Editorial

¿Dónde están los 43 de Ayotzinapa?

“Los crímenes de Iguala destapan el gran vacío del Estado de Derecho. El informe del GIEI exhibió la gran vulnerabilidad en la que estamos los ciudadanos por la incapacidad y torpeza de las instituciones responsables de la impartición de justicia, ahora dispuestas a analizar detalladamente lo que debieron indagar desde el primer momento de las desapariciones”.

Editorial CCM

El tercer informe del Grupo Interdisciplinario de Expertos (GIEI) Independientes sobre el caso de los estudiantes normalistas desaparecidos en la noche de Iguala, sigue implicando nuevos elementos para llegar a la verdad. El primer informe GIEI echó abajo llamada versión de la verdad histórica del entonces procurador general de la República, la del escenario del basurero de Cocula que no tuvo sustento o pruebas y era imposible científicamente.

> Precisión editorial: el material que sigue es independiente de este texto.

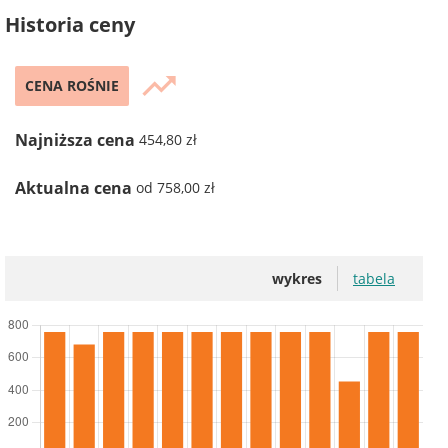
Historia ceny
trending_up
CENA ROŚNIE
Najniższa cena
454,80 zł
Aktualna cena
od 758,00 zł
wykres
tabela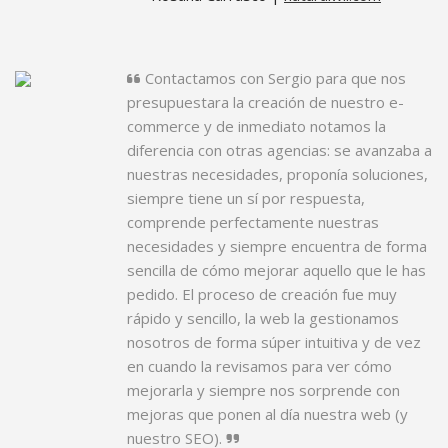
Contactamos con Sergio para que nos
presupuestara la creación de nuestro e-
commerce y de inmediato notamos la
diferencia con otras agencias: se avanzaba a
nuestras necesidades, proponía soluciones,
siempre tiene un sí por respuesta,
comprende perfectamente nuestras
necesidades y siempre encuentra de forma
sencilla de cómo mejorar aquello que le has
pedido. El proceso de creación fue muy
rápido y sencillo, la web la gestionamos
nosotros de forma súper intuitiva y de vez
en cuando la revisamos para ver cómo
mejorarla y siempre nos sorprende con
mejoras que ponen al día nuestra web (y
nuestro SEO).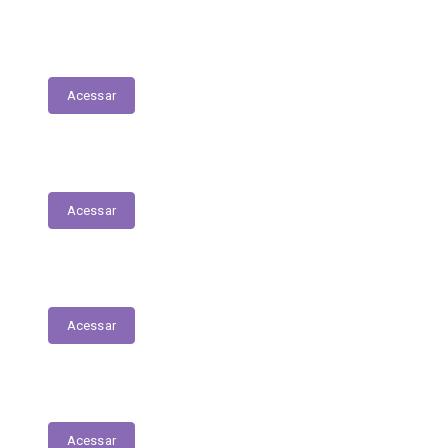
LDO - Lei de Diretrizes Orçamentárias
Acessar
PPA
Acessar
Conselho de Assistência Social
Acessar
Conselho do Fundeb
Acessar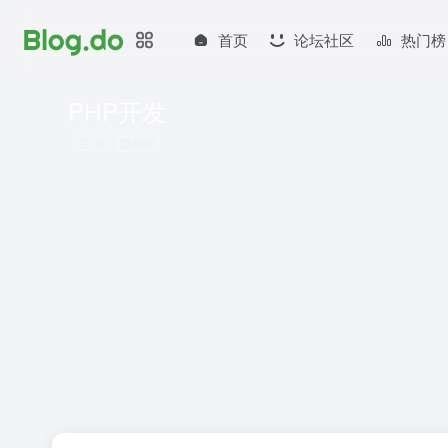
首页
论坛社区
热门榜
PHP开发
共 1 篇网址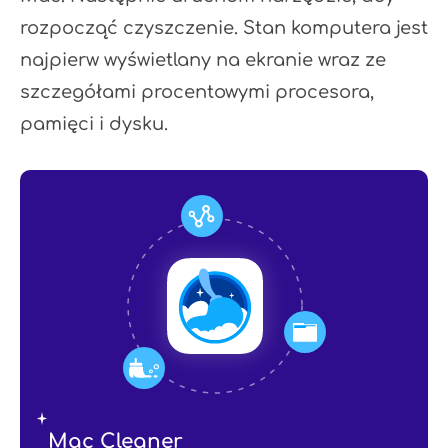
rozpocząć czyszczenie. Stan komputera jest
najpierw wyświetlany na ekranie wraz ze
szczegółami procentowymi procesora,
pamięci i dysku.
Mac Cleaner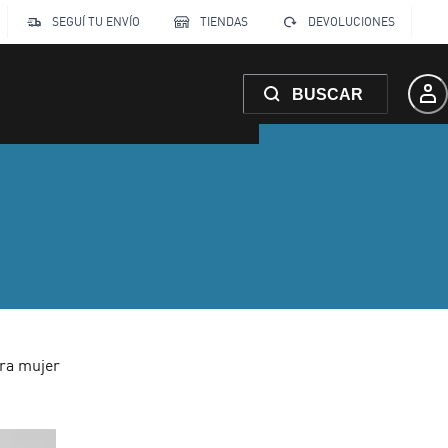
SEGUÍ TU ENVÍO
TIENDAS
DEVOLUCIONES
BUSCAR
ra mujer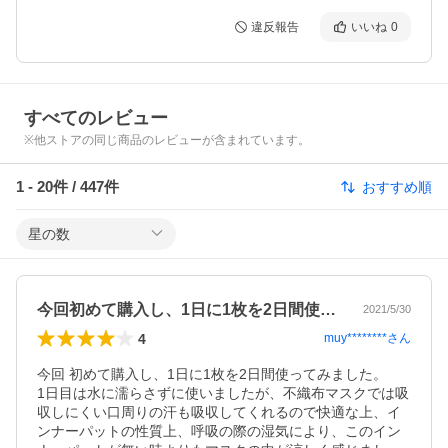
違反報告
いいね
0
すべてのレビュー
※他ストアの同じ商品のレビューが含まれています。
1
-
20
件 /
447
件
おすすめ順
星の数
今回初めて購入し、1日に1枚を2日間使…
2021/5/30
4
muy********
さん
今回 初めて購入し、1日に1枚を2日間使ってみました。

1日目は水に濡らさずに使いましたが、不織布マスクでは吸
収しにくい口周りの汗も吸収してくれるので快適な上、イ
ンナーパットの性質上、呼吸の際の湿気により、このイン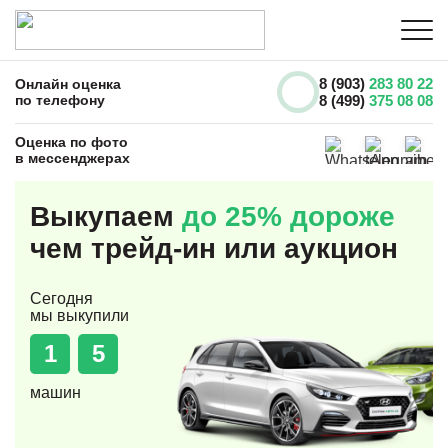
8 (903)
283 80 22
Онлайн оценка
по телефону
8 (499)
375 08 08
Оценка по фото
в мессенджерах
Выкупаем
до 25% дороже
чем трейд-ин или аукцион
Сегодня
мы выкупили
1
5
машин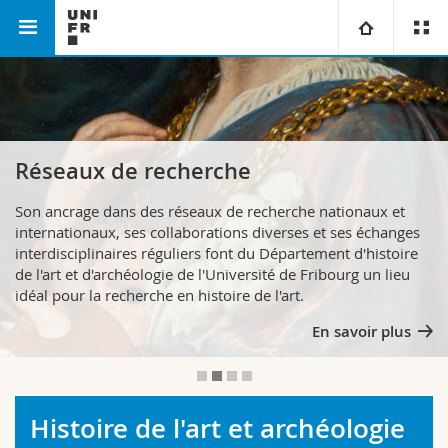
Faculté des lettres et des
Département d'histoire de l'art
Université
sciences humaines
et d'archéologie
Facultés
Etudes
Réseaux de recherche
Vous êtes
Campus
Théologie
Son ancrage dans des réseaux de recherche nationaux et
internationaux, ses collaborations diverses et ses échanges
Recherche
Ressources
Droit
Futurs étudiants
interdisciplinaires réguliers font du Département d'histoire
de l'art et d'archéologie de l'Université de Fribourg un lieu
idéal pour la recherche en histoire de l'art.
Université
Sciences économiques et sociales et management
Etudiants
Annuaire du personnel
En savoir plus
Formation continue
Lettres et sciences humaines
Médias
Plan d'accès
Sciences de l'éducation et de la formation
Chercheurs
Bibliothèques
Histoire de l'art et archéologie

Aquella fatídica noche del 26 de setiembre de 2014 ha tenido diversos rumbos, explicaciones, argumentos y teorías. La liberación parcial de información y de archivos, el actual gobierno de la República abrió las posibilidades al GIEI para ir a fondo y conocer qué pasó y quiénes están detrás de lo que ya se ha considerado un crimen de Estado por los posibles implicados como lo afirma el tercer informe: “Los hechos que sucedieron el 26 y 27 de septiembre de 2014 en Iguala Guerrero, que supusieron seis ejecuciones, 43 estudiantes desaparecidos, 40 personas heridas, algunos de ellos de gravedad y al menos 120 personas víctimas de persecución y atentados contra su vida (aunque sobrevivieron) ocurrieron en un contexto de grave violencia vinculada al narcotráfico y las operaciones del crimen organizado en la zona, con la contribución esencial, sea por acción u omisión, de distintos funcionarios públicos”.

Quizá una de las nuevas aportaciones a esta investigación es la aparición de la Marina Armada de México. Según cuenta el GIEI en el Informe Ayotzinapa III, el acceso a documentación secreta de la Secretaría donde hay actividades que, hasta entonces, eran desconocidas y realizadas el 27 de octubre de 2014. Estas implican indicios de la presencia de bultos blancos y del procurador general de la República en el basurero de Cocula. Otros elementos también son esenciales, la presencia de las fuerzas armadas, la infiltración de militares en los contingentes de los estudiantes normalistas y evidencias del crimen organizado. Como afirmaron los expertos, las fuerzas armadas sabían qué pasaría con los estudiantes de la normal rural, pero un actuaron lo que pudo precipitar la desaparición de los 43.

Es así que la Comisión Nacional de los Derechos Humanos saludó “los esfuerzos realizados por el Grupo Interdisciplinario de Expertos Independientes de la Comisión Interamericana de Derechos Humanos” estimando que “sólo mediante el ejercicio del derecho a la verdad y el acceso a la justicia, las familias de los 43 estudiantes desaparecidos podrán hacer frente a la falta de investigaciones, juzgamientos y sanciones que han enfrentado durante estos años de dolor, desconcierto e indignación”, pero hasta ahí. Nada más que dé mayores elementos de una Comisión señalada de estar paralizada y desvanecida.

Si bien este informe representa una contribución al esclarecimiento de los hechos, aun no se sabe lo que todos esperamos. Los padres de los estudiantes desaparecidos llegan a un punto de tener un nuevo informe que abre más evidencias que confirman todo lo que se sabe. Un crimen de estado bajo densas brumas que impiden saber hasta cuándo se dará la efectiva claridad de un asunto que ha tomado mucho tiempo, acrecentado el dolor, pero que no mitiga la esperanza. 

En 2015, la opinión de la Iglesia de la arquidiócesis de México, en aquel momento encabezada por el cardenal Norberto Rivera Carrera, señaló lo que ahora se confirma: “Los crímenes de Iguala destapan el gran vacío del Estado de Derecho. El informe del GIEI exhibió la gran vulnerabilidad en la que estamos los ciudadanos por la incapacidad y torpeza de las instituciones responsables de la impartición de justicia, ahora dispuestas a analizar detalladamente lo que debieron indagar desde el primer momento de las desapariciones”.  Efectivamente, muchos elementos se han reunido para saber que ahí se cometió un crimen deleznable, pero aun no tenemos la respuesta que deseamos: ¿Dónde están los 43 de Ayotzinapa?